- Assigned task: Exactly as written, retype all of the records that come next.

- Recorded data:

==================================================

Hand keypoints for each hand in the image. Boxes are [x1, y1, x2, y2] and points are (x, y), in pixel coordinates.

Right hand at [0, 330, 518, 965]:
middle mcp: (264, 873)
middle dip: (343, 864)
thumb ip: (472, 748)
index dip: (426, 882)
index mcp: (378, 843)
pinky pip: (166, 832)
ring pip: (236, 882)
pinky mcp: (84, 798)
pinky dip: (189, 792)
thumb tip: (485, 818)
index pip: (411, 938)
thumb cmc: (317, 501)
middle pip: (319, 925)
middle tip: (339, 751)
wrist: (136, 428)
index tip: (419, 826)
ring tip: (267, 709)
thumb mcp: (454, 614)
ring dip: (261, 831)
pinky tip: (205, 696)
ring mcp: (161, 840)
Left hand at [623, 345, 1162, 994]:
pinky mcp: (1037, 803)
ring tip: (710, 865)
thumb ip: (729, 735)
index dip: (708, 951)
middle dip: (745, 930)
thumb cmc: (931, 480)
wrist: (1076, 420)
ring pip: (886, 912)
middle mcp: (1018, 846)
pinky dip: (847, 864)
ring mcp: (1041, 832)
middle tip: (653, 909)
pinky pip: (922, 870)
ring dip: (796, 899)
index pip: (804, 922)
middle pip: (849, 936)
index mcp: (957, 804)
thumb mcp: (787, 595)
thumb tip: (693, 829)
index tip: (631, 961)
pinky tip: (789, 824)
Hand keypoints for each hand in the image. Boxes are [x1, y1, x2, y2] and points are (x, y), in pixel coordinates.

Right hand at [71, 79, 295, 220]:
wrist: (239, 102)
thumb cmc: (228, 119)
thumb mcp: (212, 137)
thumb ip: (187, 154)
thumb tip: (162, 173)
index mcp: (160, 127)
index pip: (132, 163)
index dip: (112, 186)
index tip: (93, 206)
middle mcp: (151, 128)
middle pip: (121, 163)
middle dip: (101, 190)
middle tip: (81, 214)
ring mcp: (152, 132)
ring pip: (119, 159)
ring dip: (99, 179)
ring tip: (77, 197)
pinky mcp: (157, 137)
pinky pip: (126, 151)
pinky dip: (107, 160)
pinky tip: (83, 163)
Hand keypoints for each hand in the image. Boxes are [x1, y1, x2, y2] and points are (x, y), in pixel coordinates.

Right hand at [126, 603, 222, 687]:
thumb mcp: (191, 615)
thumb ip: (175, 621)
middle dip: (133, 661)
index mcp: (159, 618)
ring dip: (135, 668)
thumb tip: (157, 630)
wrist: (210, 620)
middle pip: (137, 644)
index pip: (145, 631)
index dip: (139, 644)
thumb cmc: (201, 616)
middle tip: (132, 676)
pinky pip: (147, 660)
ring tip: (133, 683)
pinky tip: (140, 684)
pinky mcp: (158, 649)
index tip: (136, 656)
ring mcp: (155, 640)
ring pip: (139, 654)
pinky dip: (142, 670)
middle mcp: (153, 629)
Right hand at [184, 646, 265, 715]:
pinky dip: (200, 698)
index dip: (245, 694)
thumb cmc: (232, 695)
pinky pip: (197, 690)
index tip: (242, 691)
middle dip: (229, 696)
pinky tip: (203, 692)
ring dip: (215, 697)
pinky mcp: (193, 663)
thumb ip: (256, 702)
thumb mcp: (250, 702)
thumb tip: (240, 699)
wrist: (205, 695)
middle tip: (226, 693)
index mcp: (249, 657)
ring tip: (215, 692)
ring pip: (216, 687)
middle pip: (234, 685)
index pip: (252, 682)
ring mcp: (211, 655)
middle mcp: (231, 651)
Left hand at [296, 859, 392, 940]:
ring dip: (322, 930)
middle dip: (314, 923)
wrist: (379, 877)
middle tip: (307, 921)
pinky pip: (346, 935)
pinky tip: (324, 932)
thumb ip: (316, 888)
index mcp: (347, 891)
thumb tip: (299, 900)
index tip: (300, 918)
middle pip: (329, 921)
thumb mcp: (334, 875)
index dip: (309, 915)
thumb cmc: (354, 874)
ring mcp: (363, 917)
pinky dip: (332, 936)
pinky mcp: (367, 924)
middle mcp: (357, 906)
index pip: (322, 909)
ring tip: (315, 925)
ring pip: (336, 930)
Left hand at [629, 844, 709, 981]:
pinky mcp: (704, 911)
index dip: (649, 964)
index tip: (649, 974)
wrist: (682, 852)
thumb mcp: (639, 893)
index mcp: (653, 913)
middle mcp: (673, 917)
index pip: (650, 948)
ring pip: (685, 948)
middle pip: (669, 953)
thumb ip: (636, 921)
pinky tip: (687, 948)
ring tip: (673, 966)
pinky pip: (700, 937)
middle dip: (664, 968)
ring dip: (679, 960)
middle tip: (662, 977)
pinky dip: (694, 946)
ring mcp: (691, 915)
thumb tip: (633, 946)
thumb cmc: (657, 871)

==================================================

- Response:
Hand keypoints for each hand in the image. Boxes are [x1, y1, x2, y2] and points are (x, y), in pixel coordinates.

Right hand at [0, 330, 518, 965]:
middle mcp: (264, 873)
middle dip: (343, 864)
thumb ip: (472, 748)
index dip: (426, 882)
index mcp: (378, 843)
pinky pip: (166, 832)
ring pip: (236, 882)
pinky mcp: (84, 798)
pinky dip: (189, 792)
thumb tip: (485, 818)
index pip: (411, 938)
thumb cmc: (317, 501)
middle pip: (319, 925)
middle tip: (339, 751)
wrist: (136, 428)
index tip: (419, 826)
ring tip: (267, 709)
thumb mcp: (454, 614)
ring dip: (261, 831)
pinky tip: (205, 696)
ring mcp: (161, 840)
Left hand at [623, 345, 1162, 994]:
pinky mcp: (1037, 803)
ring tip: (710, 865)
thumb ip: (729, 735)
index dip: (708, 951)
middle dip: (745, 930)
thumb cmc: (931, 480)
wrist: (1076, 420)
ring pip: (886, 912)
middle mcp: (1018, 846)
pinky dip: (847, 864)
ring mcp: (1041, 832)
middle tip: (653, 909)
pinky pip: (922, 870)
ring dip: (796, 899)
index pip: (804, 922)
middle pip: (849, 936)
index mcp: (957, 804)
thumb mcp: (787, 595)
thumb tip: (693, 829)
index tip: (631, 961)
pinky tip: (789, 824)
Hand keypoints for each hand in the image. Boxes are [x1, y1, x2, y2] and points are (x, y), in pixel coordinates.

Right hand at [71, 79, 295, 220]:
wrist: (239, 102)
thumb cmc: (228, 119)
thumb mcp: (212, 137)
thumb ip: (187, 154)
thumb tip: (162, 173)
index mcp: (160, 127)
index pip: (132, 163)
index dip: (112, 186)
index tip: (93, 206)
middle mcp: (151, 128)
middle pip: (121, 163)
middle dip: (101, 190)
middle tip: (81, 214)
ring mcp: (152, 132)
ring pip: (119, 159)
ring dip: (99, 179)
ring tip: (77, 197)
pinky mcp: (157, 137)
pinky pip: (126, 151)
pinky dip: (107, 160)
pinky tip: (83, 163)
Hand keypoints for each hand in the image. Boxes are [x1, y1, x2, y2] and points are (x, y), in pixel coordinates.

Right hand at [126, 603, 222, 687]:
thumb mcp: (191, 615)
thumb ip: (175, 621)
middle dip: (133, 661)
index mcp: (159, 618)
ring dip: (135, 668)
thumb tip: (157, 630)
wrist: (210, 620)
middle pip: (137, 644)
index pip: (145, 631)
index dip: (139, 644)
thumb cmc: (201, 616)
middle tip: (132, 676)
pinky pip: (147, 660)
ring tip: (133, 683)
pinky tip: (140, 684)
pinky mcp: (158, 649)
index tip: (136, 656)
ring mcp: (155, 640)
ring pip: (139, 654)
pinky dip: (142, 670)
middle mcp: (153, 629)
Right hand at [184, 646, 265, 715]:
pinky dip: (200, 698)
index dip: (245, 694)
thumb cmc: (232, 695)
pinky pip: (197, 690)
index tip: (242, 691)
middle dip: (229, 696)
pinky tip: (203, 692)
ring dip: (215, 697)
pinky mcp: (193, 663)
thumb ip: (256, 702)
thumb mcp: (250, 702)
thumb tip: (240, 699)
wrist: (205, 695)
middle tip: (226, 693)
index mcp: (249, 657)
ring tip: (215, 692)
ring pip: (216, 687)
middle pip: (234, 685)
index pip: (252, 682)
ring mcp: (211, 655)
middle mcp: (231, 651)
Left hand at [296, 859, 392, 940]:
ring dip: (322, 930)
middle dip: (314, 923)
wrist: (379, 877)
middle tip: (307, 921)
pinky pip: (346, 935)
pinky tip: (324, 932)
thumb ip: (316, 888)
index mcp: (347, 891)
thumb tip: (299, 900)
index tip: (300, 918)
middle pip: (329, 921)
thumb mcp: (334, 875)
index dip: (309, 915)
thumb cmc: (354, 874)
ring mcp: (363, 917)
pinky dip: (332, 936)
pinky mcp: (367, 924)
middle mcp: (357, 906)
index pip: (322, 909)
ring tip: (315, 925)
ring pip: (336, 930)
Left hand at [629, 844, 709, 981]:
pinky mcp: (704, 911)
index dip: (649, 964)
index tip: (649, 974)
wrist: (682, 852)
thumb mcp: (639, 893)
index mcp: (653, 913)
middle mcp: (673, 917)
index pip: (650, 948)
ring pip: (685, 948)
middle pip: (669, 953)
thumb ip: (636, 921)
pinky tip: (687, 948)
ring tip: (673, 966)
pinky pip: (700, 937)
middle dip: (664, 968)
ring dip: (679, 960)
middle tip: (662, 977)
pinky dip: (694, 946)
ring mcp: (691, 915)
thumb tip: (633, 946)
thumb cmc: (657, 871)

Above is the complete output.